The Marche is located on the side of the middle Adriatic and occupies a space that extends between the Conca river in the north and the Tronto in the south; to the west the region is limited by the Umbria-Marche Apennines. It has a characteristic shape of irregular pentagon and develops mostly longitudinally from north-west to south-east. The lowlands, not detectable in percentage, are limited to a narrow coastal strip and to the part of the valleys closest to the mouth of the rivers.
Inhabited since the Paleolithic, the Marche region has never followed unitary historical events: before the control of the Romans it was inhabited mainly by the Piceni, while the Gauls were confined to the north, the Greeks to Ancona and the Umbrians to the south-west.
In the Middle Ages the region was divided between the Byzantines in the north and the Lombards in the south, until the Franks gave it to the popes. Under the dominion of the Church the free communes were born and in the Renaissance important Lords were formed.

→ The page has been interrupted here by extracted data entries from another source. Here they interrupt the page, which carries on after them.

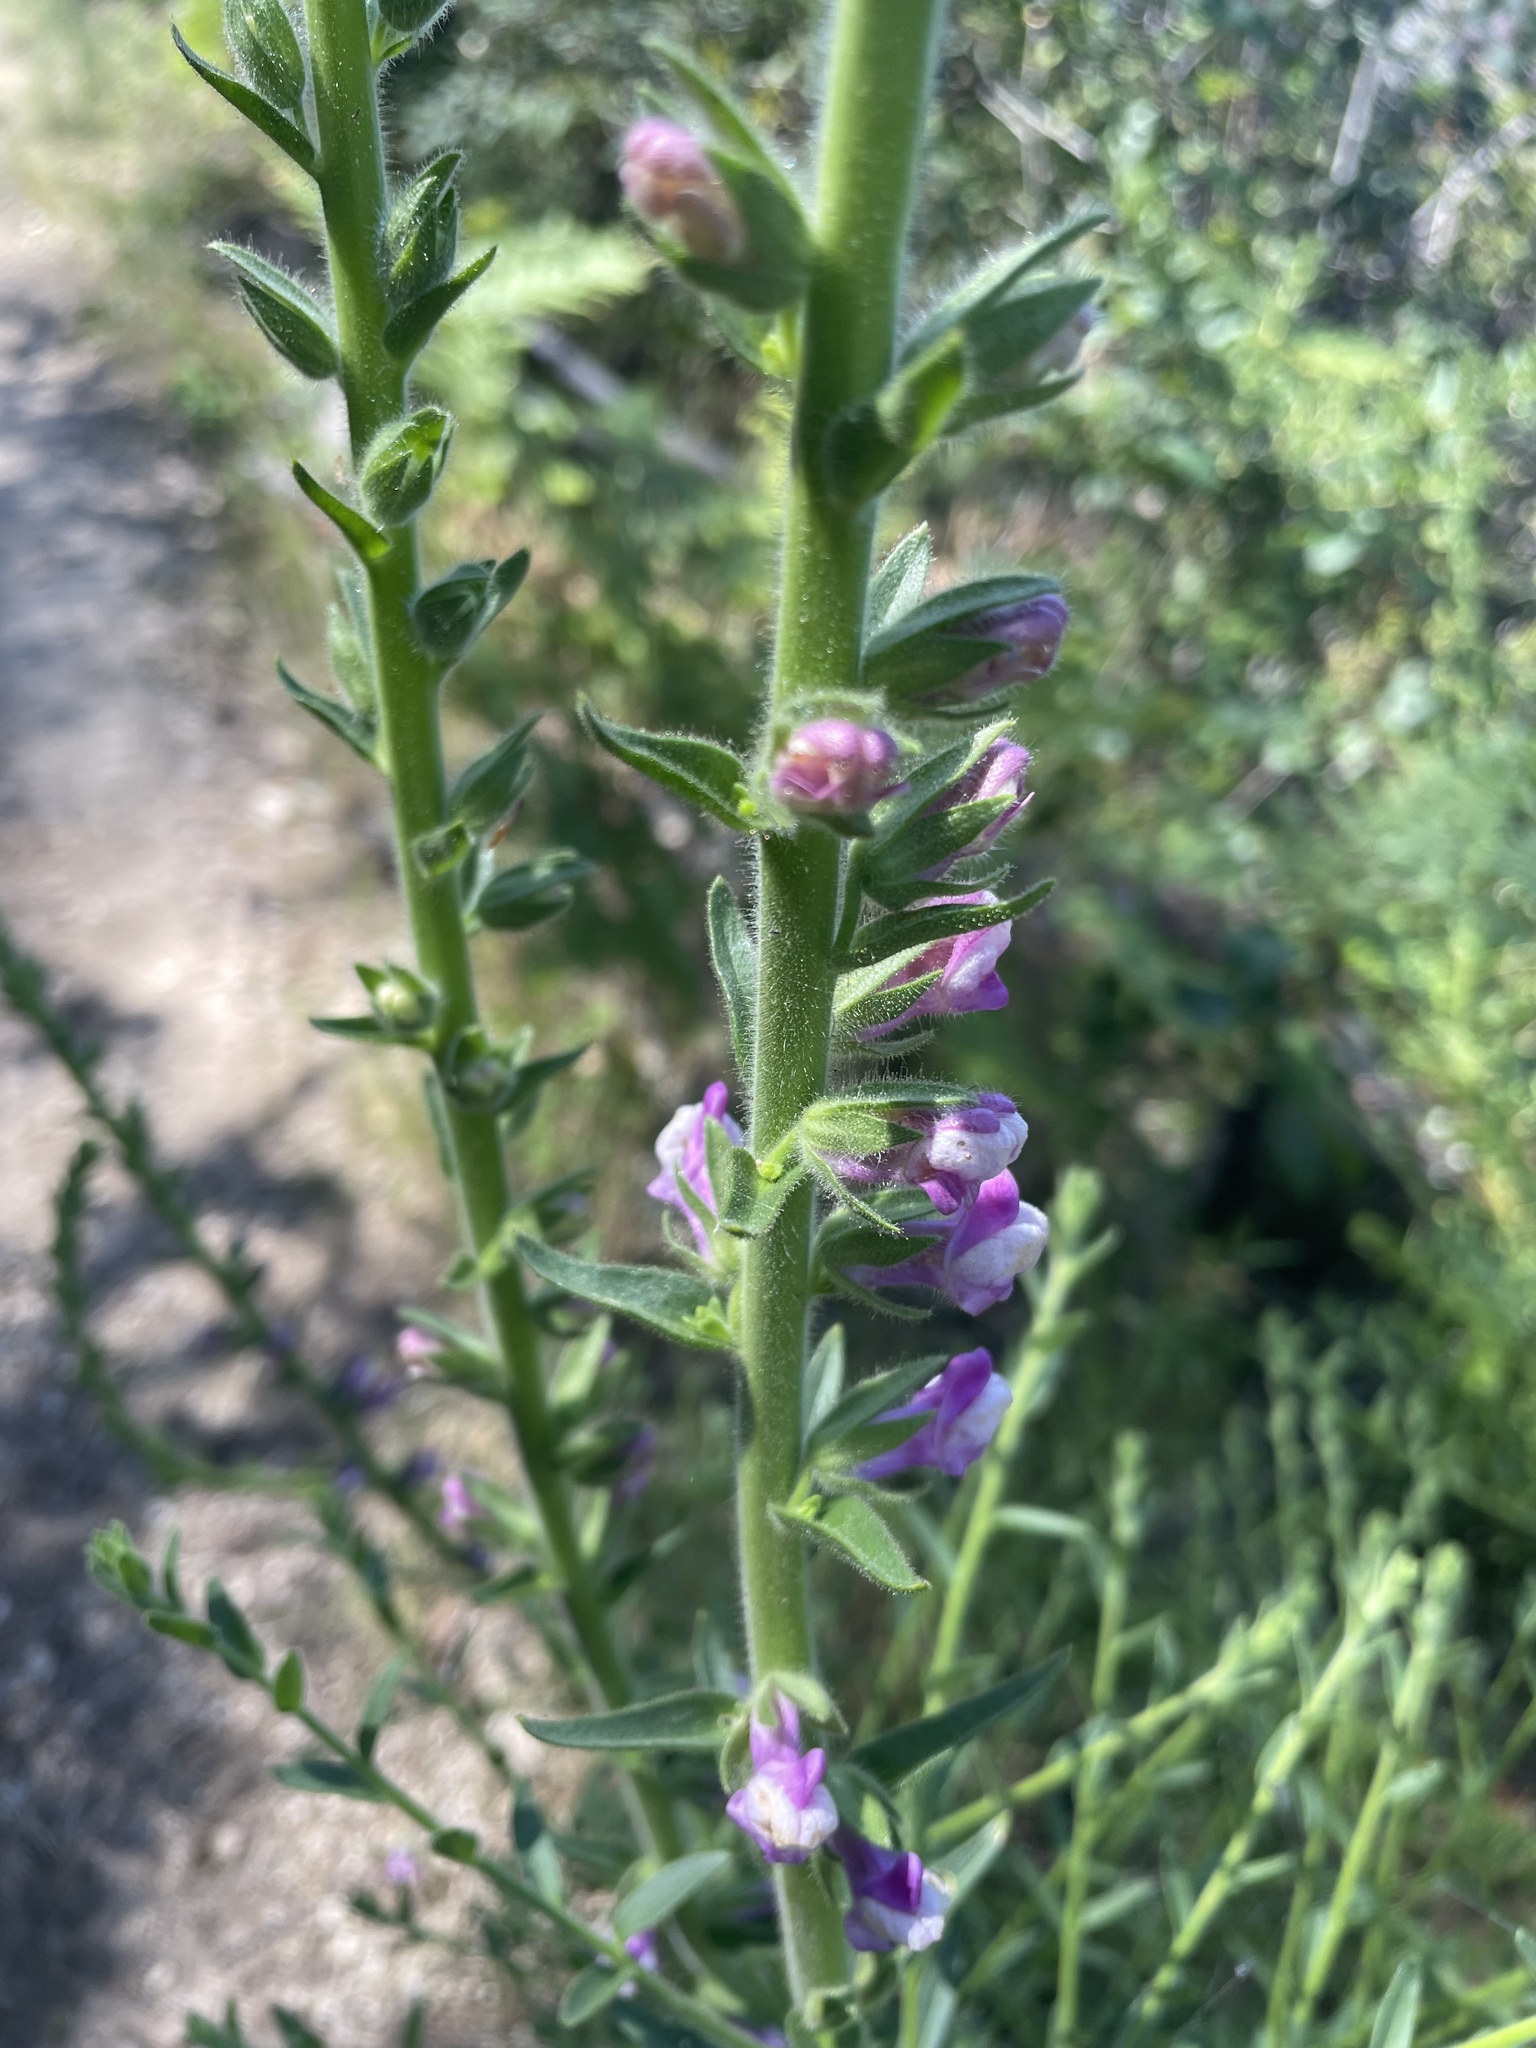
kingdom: Plantae
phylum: Tracheophyta
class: Magnoliopsida
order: Lamiales
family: Plantaginaceae
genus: Sairocarpus
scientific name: Sairocarpus multiflorus
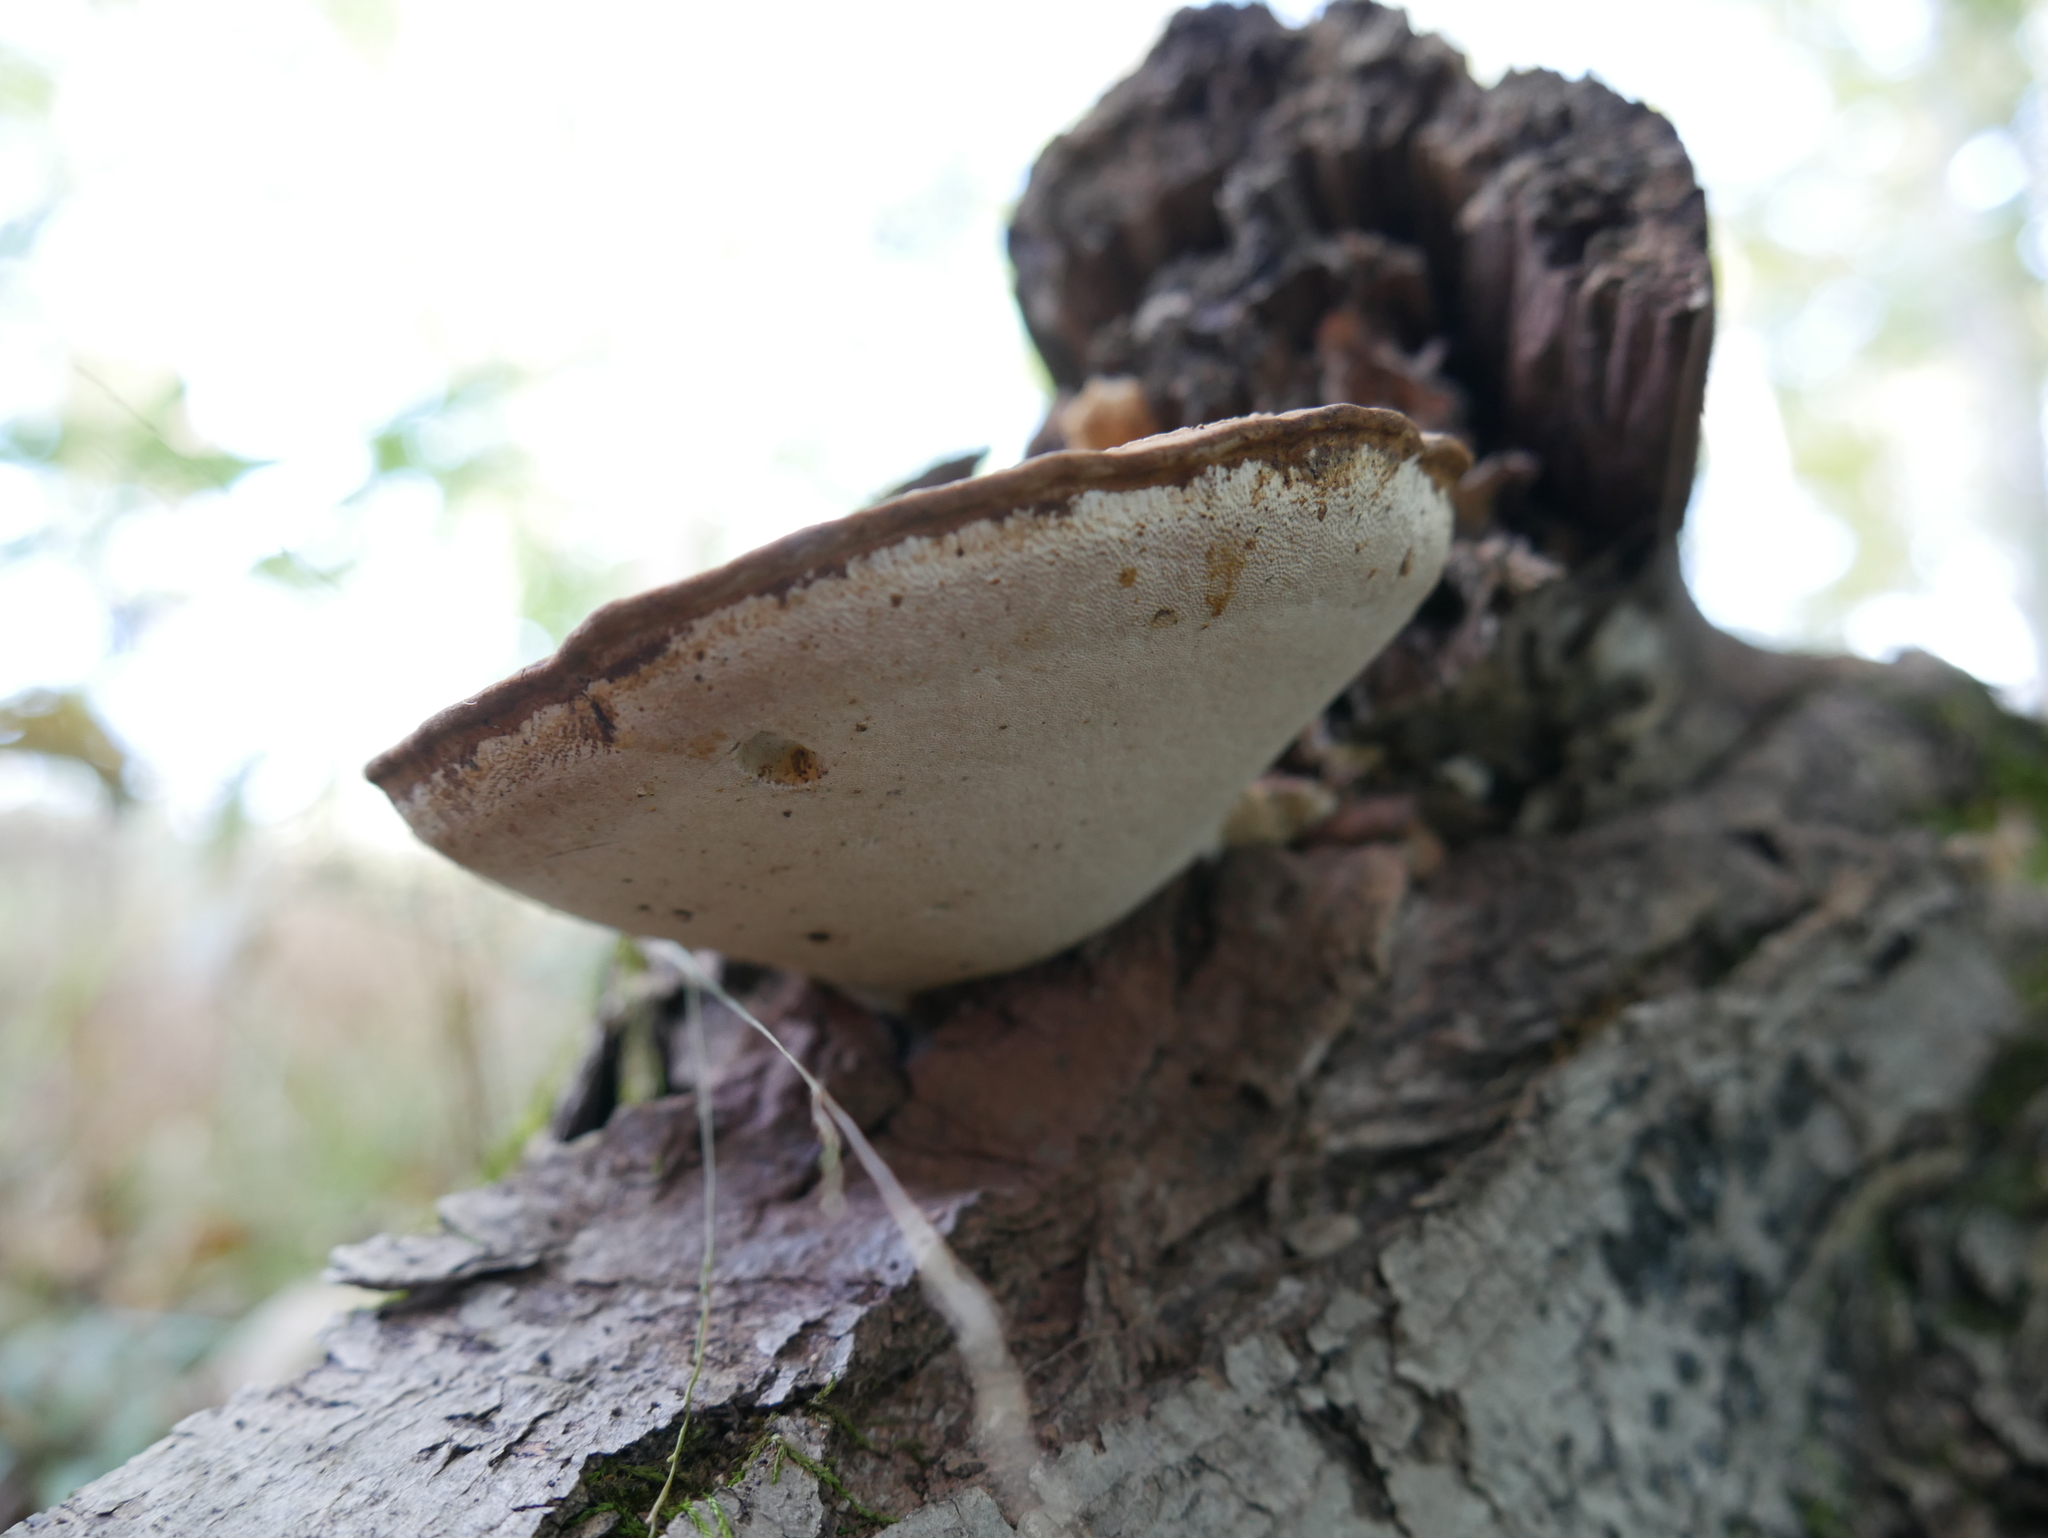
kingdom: Fungi
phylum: Basidiomycota
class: Agaricomycetes
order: Polyporales
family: Polyporaceae
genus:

After the interlude of the French Revolution, the Marches returned to the Papal States, until they were occupied by Piedmontese troops in 1860, definitively entering the Kingdom of Italy.
That of the Marche is a confederation of kitchens. There are two aspects of local cuisine corresponding to the geographical characteristics of the region: the inland and the maritime one.
The peasant aspect of the Marche cuisine is dominated by mushrooms, the use of olives and truffles.
The main dishes of the hinterland are based on pork. On the Marche coast instead you can enjoy a large quantity of fish products. The symbolic dish is the "fish soup", interpreted differently in each port, from the red (tomato) of the Pesarese to the yellow (saffron) of the Ascoli. In use between the Conca river (Romagna border) and the Tronto river (before the Abruzzi) there is a "potacchio", deriving from the French "potage", which in this area does not designate a soup but a restricted sauce marinated in stockfish , chicken or rabbit.
The Ancona and Macerata cuisine express the unifying dish of the region: the vincisgrassi.
Viticulture has always flourished in the Marche and has given very diversified products to each other. From the top of its hills, following the descent of the Esino valley towards Jesi, overlooking the succession of vineyards in the heart of the Verdicchio area, a charming corner of the Marche where villages, abbeys and castles dominate the landscape and the eye can wander to infinity between lands and fields object of the principal poems of Leopardi.